55x Speedup of Andrej Karpathy's Minbpe LLM Tokenizer with PyTorch/CUDA

kuprel · 2024-02-22T21:56:41

This adds PyTorch/CUDA training support to Andrej Karpathy's minbpe. It takes 2min 28sec (148 seconds) on an RTX4090 to train the BasicTokenizer with a vocab_size of 512 on 307MB of Enron emails. The original code takes 2hrs 15min (8076 seconds) on an M2 Air with Python 3.11 to do this. That is a 55x speedup.

threesevenths · 2024-02-23T15:23:00

Am I reading this right? A 55x improvement while also going from an M2 Air to an RTX 4090?

If so this doesn’t seem like a logical comparison and the 55x claim would likely not translate when using the same hardware.

lostmsu · 2024-02-24T06:22:47

Why is it surprising? CPU-only M2 probably has under 1 teraops while RTX 4090 has 77. M2's GPU was not used, but even it only provides around 4 teraops, so would have been ~20x slower than 4090.

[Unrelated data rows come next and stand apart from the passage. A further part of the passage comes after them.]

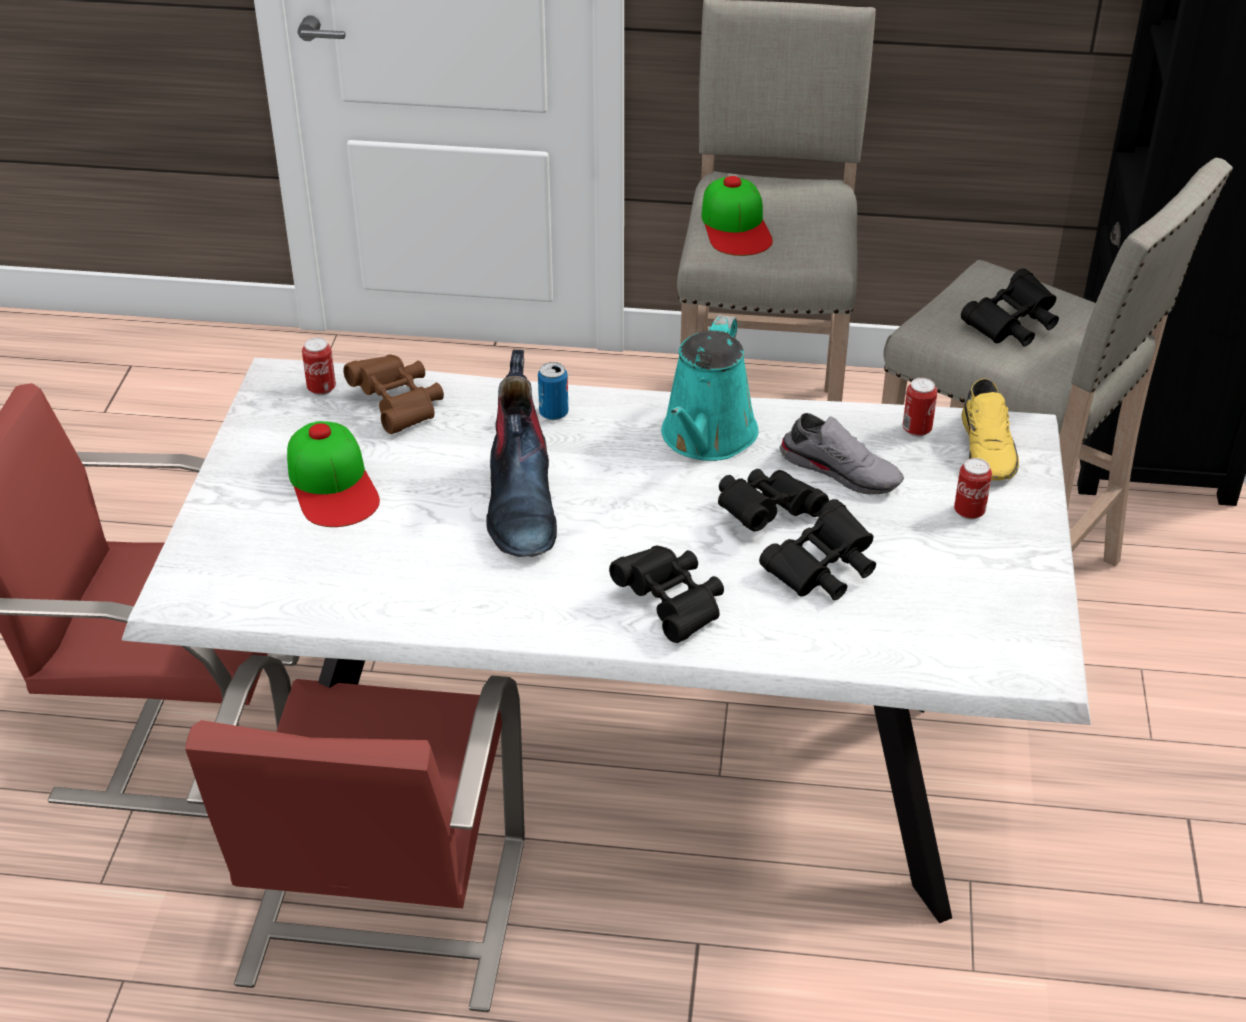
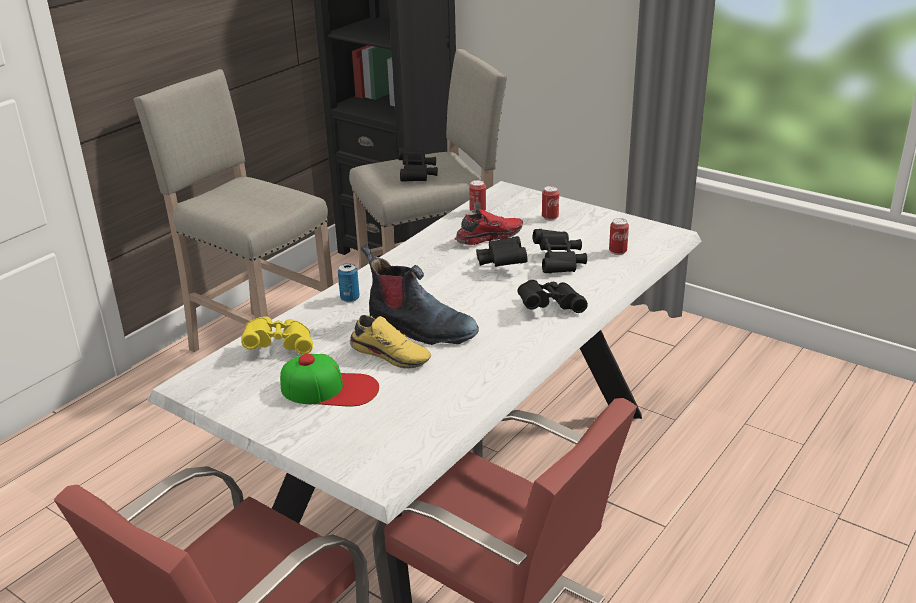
camera: 60 degrees left, 10 degrees down
can [302,338,336,395] -> can moved to [609,218,629,255]
brown binoculars [343,355,444,434] -> yellow binoculars [241,316,313,354]
turquoise watering can [661,315,759,461] -> none
cap [701,176,773,256] -> none
grey shoe [779,413,904,494] -> red shoe [455,209,523,245]
yellow shoe [961,378,1019,480] -> yellow shoe moved to [350,315,431,369]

kuprel · 2024-02-23T17:06:10

The M2 Air was actually much faster than whatever CPU was on the cloud RTX4090 machine I rented. I chose the stronger benchmark to compare to

kuprel · 2024-02-23T20:16:52

Using int16 and an H100 the speedup is actually 108x over the M2 air

Havoc · 2024-02-23T01:18:27

> 307MB of Enron emails

Wait what?

Is that some sort of inside joke?

_aavaa_ · 2024-02-23T01:32:47

Nope!

See for example: https://www.cs.cmu.edu/~./enron/

Havoc · 2024-02-23T15:32:23

> This data is valuable; to my knowledge it is the only substantial collection of "real" email that is public.

Interesting. Something good came out of Enron after all

erichocean · 2024-02-23T13:41:33

Now someone needs to do a Mojo version, and write up the blog post.